Description of the task:
Can you reproduce each of the rows below word for word, with the pictures left out?
+++ Input material
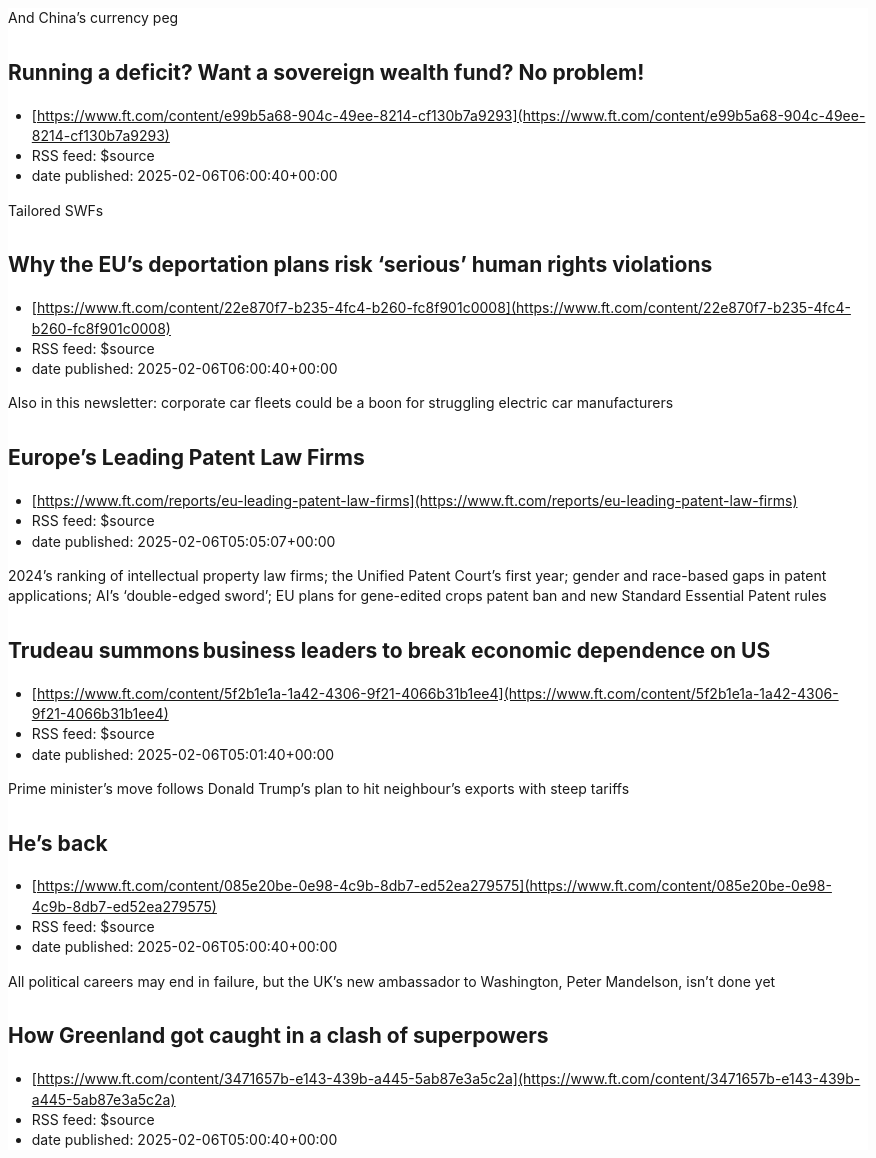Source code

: And China’s currency peg

## Running a deficit? Want a sovereign wealth fund? No problem!
 - [https://www.ft.com/content/e99b5a68-904c-49ee-8214-cf130b7a9293](https://www.ft.com/content/e99b5a68-904c-49ee-8214-cf130b7a9293)
 - RSS feed: $source
 - date published: 2025-02-06T06:00:40+00:00

Tailored SWFs

## Why the EU’s deportation plans risk ‘serious’ human rights violations
 - [https://www.ft.com/content/22e870f7-b235-4fc4-b260-fc8f901c0008](https://www.ft.com/content/22e870f7-b235-4fc4-b260-fc8f901c0008)
 - RSS feed: $source
 - date published: 2025-02-06T06:00:40+00:00

Also in this newsletter: corporate car fleets could be a boon for struggling electric car manufacturers

## Europe’s Leading Patent Law Firms
 - [https://www.ft.com/reports/eu-leading-patent-law-firms](https://www.ft.com/reports/eu-leading-patent-law-firms)
 - RSS feed: $source
 - date published: 2025-02-06T05:05:07+00:00

2024’s ranking of intellectual property law firms; the Unified Patent Court’s first year; gender and race-based gaps in patent applications; AI’s ‘double-edged sword’; EU plans for gene-edited crops patent ban and new Standard Essential Patent rules

## Trudeau summons business leaders to break economic dependence on US
 - [https://www.ft.com/content/5f2b1e1a-1a42-4306-9f21-4066b31b1ee4](https://www.ft.com/content/5f2b1e1a-1a42-4306-9f21-4066b31b1ee4)
 - RSS feed: $source
 - date published: 2025-02-06T05:01:40+00:00

Prime minister’s move follows Donald Trump’s plan to hit neighbour’s exports with steep tariffs

## He’s back
 - [https://www.ft.com/content/085e20be-0e98-4c9b-8db7-ed52ea279575](https://www.ft.com/content/085e20be-0e98-4c9b-8db7-ed52ea279575)
 - RSS feed: $source
 - date published: 2025-02-06T05:00:40+00:00

All political careers may end in failure, but the UK’s new ambassador to Washington, Peter Mandelson, isn’t done yet

## How Greenland got caught in a clash of superpowers
 - [https://www.ft.com/content/3471657b-e143-439b-a445-5ab87e3a5c2a](https://www.ft.com/content/3471657b-e143-439b-a445-5ab87e3a5c2a)
 - RSS feed: $source
 - date published: 2025-02-06T05:00:40+00:00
++++++
Your solution:
Source code

: And China’s currency peg

## Running a deficit? Want a sovereign wealth fund? No problem!
 - [https://www.ft.com/content/e99b5a68-904c-49ee-8214-cf130b7a9293](https://www.ft.com/content/e99b5a68-904c-49ee-8214-cf130b7a9293)
 - RSS feed: $source
 - date published: 2025-02-06T06:00:40+00:00

Tailored SWFs

## Why the EU’s deportation plans risk ‘serious’ human rights violations
 - [https://www.ft.com/content/22e870f7-b235-4fc4-b260-fc8f901c0008](https://www.ft.com/content/22e870f7-b235-4fc4-b260-fc8f901c0008)
 - RSS feed: $source
 - date published: 2025-02-06T06:00:40+00:00

Also in this newsletter: corporate car fleets could be a boon for struggling electric car manufacturers

## Europe’s Leading Patent Law Firms
 - [https://www.ft.com/reports/eu-leading-patent-law-firms](https://www.ft.com/reports/eu-leading-patent-law-firms)
 - RSS feed: $source
 - date published: 2025-02-06T05:05:07+00:00

2024’s ranking of intellectual property law firms; the Unified Patent Court’s first year; gender and race-based gaps in patent applications; AI’s ‘double-edged sword’; EU plans for gene-edited crops patent ban and new Standard Essential Patent rules

## Trudeau summons business leaders to break economic dependence on US
 - [https://www.ft.com/content/5f2b1e1a-1a42-4306-9f21-4066b31b1ee4](https://www.ft.com/content/5f2b1e1a-1a42-4306-9f21-4066b31b1ee4)
 - RSS feed: $source
 - date published: 2025-02-06T05:01:40+00:00

Prime minister’s move follows Donald Trump’s plan to hit neighbour’s exports with steep tariffs

## He’s back
 - [https://www.ft.com/content/085e20be-0e98-4c9b-8db7-ed52ea279575](https://www.ft.com/content/085e20be-0e98-4c9b-8db7-ed52ea279575)
 - RSS feed: $source
 - date published: 2025-02-06T05:00:40+00:00

All political careers may end in failure, but the UK’s new ambassador to Washington, Peter Mandelson, isn’t done yet

## How Greenland got caught in a clash of superpowers
 - [https://www.ft.com/content/3471657b-e143-439b-a445-5ab87e3a5c2a](https://www.ft.com/content/3471657b-e143-439b-a445-5ab87e3a5c2a)
 - RSS feed: $source
 - date published: 2025-02-06T05:00:40+00:00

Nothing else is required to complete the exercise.